Reproduce the material starting with the line containing "Friends For Life" and going on through the line containing "lessons to spark creativity today.", leaving out the pictures.

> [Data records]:
>>>>>

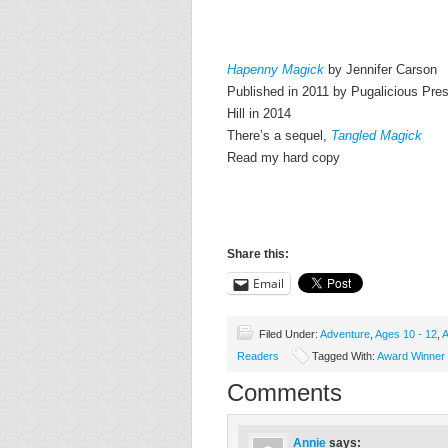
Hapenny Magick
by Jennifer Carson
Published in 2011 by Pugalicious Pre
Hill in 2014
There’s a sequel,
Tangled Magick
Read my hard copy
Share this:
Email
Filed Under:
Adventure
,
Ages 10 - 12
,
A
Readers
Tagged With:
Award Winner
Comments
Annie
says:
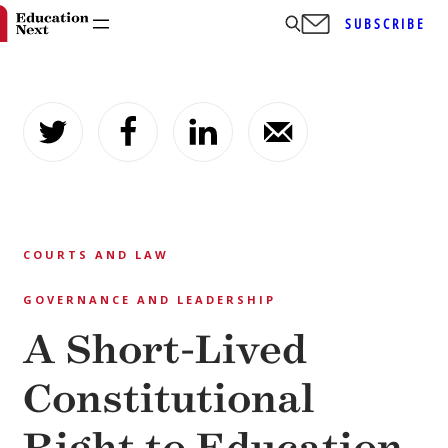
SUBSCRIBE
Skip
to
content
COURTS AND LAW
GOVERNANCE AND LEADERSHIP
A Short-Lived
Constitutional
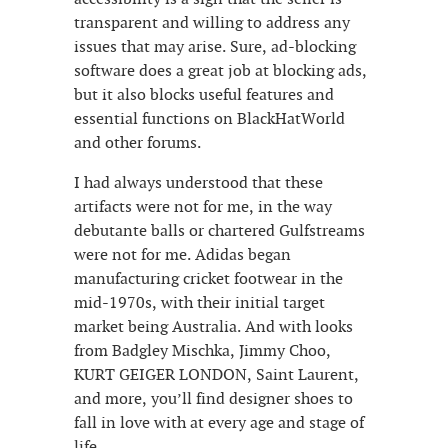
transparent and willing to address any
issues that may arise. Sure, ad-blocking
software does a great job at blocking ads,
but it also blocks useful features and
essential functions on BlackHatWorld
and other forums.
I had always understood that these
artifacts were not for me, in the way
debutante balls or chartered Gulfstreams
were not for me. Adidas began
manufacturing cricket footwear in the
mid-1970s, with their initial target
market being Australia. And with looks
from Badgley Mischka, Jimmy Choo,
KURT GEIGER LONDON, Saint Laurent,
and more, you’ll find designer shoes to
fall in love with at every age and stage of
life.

<<<<<
>>>>>

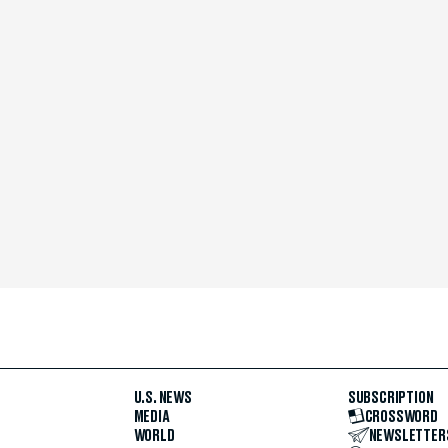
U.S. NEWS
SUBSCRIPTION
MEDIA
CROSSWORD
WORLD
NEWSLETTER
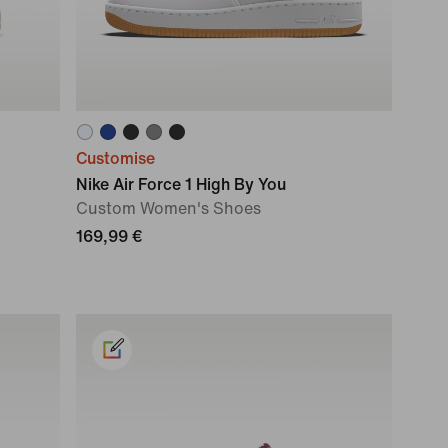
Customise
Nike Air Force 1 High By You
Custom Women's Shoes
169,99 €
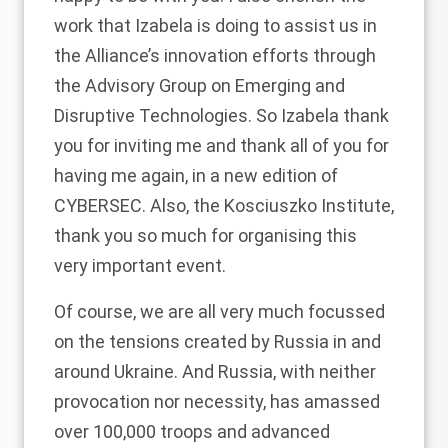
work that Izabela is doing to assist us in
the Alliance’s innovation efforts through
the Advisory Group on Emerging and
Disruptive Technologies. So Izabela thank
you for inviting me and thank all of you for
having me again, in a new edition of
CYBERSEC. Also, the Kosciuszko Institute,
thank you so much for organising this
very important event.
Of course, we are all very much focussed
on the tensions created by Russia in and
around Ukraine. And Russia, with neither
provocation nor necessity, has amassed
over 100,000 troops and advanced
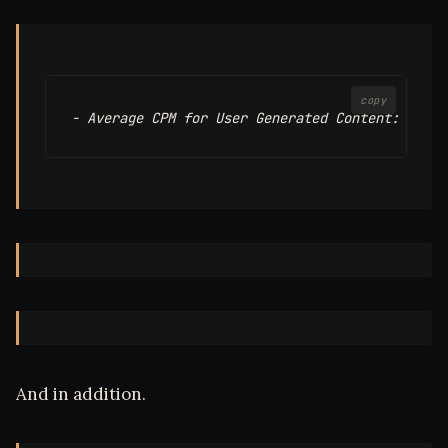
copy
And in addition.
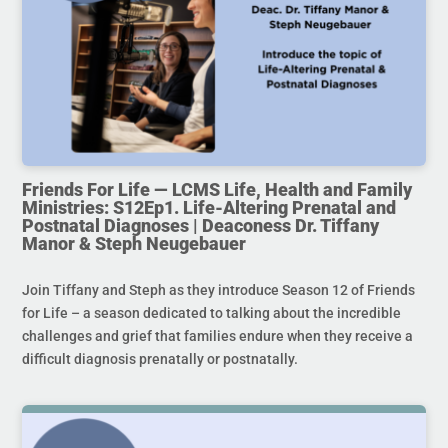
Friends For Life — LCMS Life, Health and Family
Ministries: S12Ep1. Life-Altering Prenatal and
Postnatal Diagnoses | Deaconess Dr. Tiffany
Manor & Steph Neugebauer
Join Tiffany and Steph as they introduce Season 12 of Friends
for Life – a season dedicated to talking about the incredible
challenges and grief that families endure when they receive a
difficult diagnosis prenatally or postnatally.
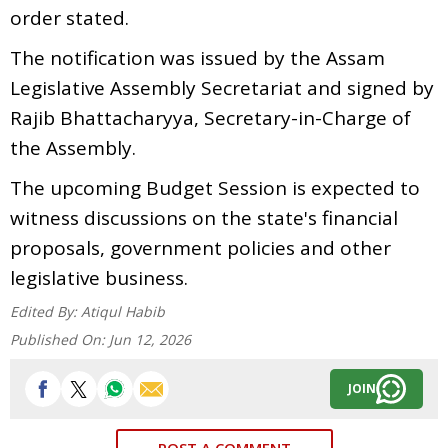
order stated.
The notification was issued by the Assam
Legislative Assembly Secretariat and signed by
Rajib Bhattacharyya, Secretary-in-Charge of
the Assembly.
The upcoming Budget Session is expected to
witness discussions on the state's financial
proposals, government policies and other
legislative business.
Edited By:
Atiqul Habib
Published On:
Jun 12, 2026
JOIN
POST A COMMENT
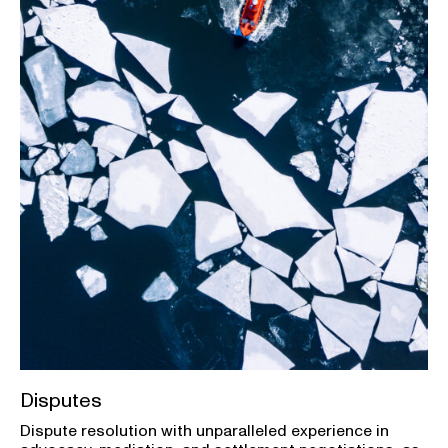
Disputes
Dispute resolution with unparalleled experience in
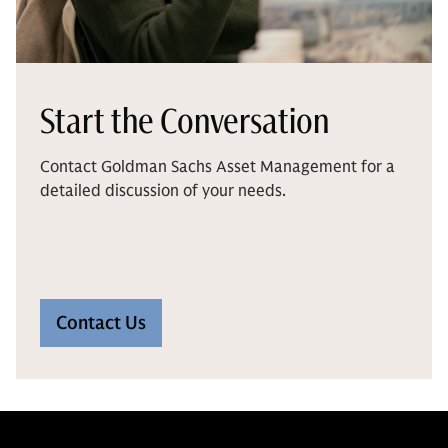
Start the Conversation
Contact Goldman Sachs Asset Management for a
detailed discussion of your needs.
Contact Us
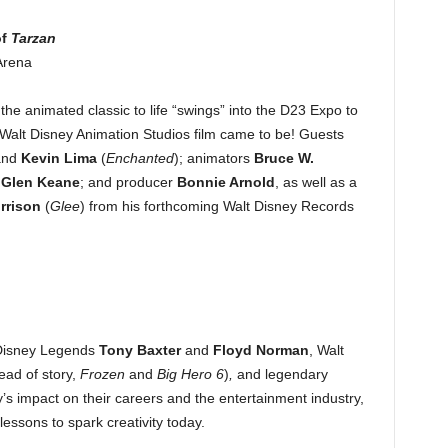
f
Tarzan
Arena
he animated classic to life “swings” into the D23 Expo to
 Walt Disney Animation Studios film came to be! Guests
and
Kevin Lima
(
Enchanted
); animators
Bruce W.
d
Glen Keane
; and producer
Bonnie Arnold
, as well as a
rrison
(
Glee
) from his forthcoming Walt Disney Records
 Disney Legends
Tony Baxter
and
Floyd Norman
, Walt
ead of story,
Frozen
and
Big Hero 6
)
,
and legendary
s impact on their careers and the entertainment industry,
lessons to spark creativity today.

<<<<<

> [TASK OUTPUT]:
Friends For Life — LCMS Life, Health and Family
Ministries: S12Ep1. Life-Altering Prenatal and
Postnatal Diagnoses | Deaconess Dr. Tiffany
Manor & Steph Neugebauer
Join Tiffany and Steph as they introduce Season 12 of Friends
for Life – a season dedicated to talking about the incredible
challenges and grief that families endure when they receive a
difficult diagnosis prenatally or postnatally.
order stated.
The notification was issued by the Assam
Legislative Assembly Secretariat and signed by
Rajib Bhattacharyya, Secretary-in-Charge of
the Assembly.
The upcoming Budget Session is expected to
witness discussions on the state's financial
proposals, government policies and other
legislative business.
Edited By:
Atiqul Habib
Published On:
Jun 12, 2026
JOIN
POST A COMMENT
Disputes
Dispute resolution with unparalleled experience in
Start the Conversation
Contact Goldman Sachs Asset Management for a
detailed discussion of your needs.
Contact Us
f
Tarzan
Arena
he animated classic to life “swings” into the D23 Expo to
 Walt Disney Animation Studios film came to be! Guests
and
Kevin Lima
(
Enchanted
); animators
Bruce W.
d
Glen Keane
; and producer
Bonnie Arnold
, as well as a
rrison
(
Glee
) from his forthcoming Walt Disney Records
 Disney Legends
Tony Baxter
and
Floyd Norman
, Walt
ead of story,
Frozen
and
Big Hero 6
)
,
and legendary
s impact on their careers and the entertainment industry,
lessons to spark creativity today.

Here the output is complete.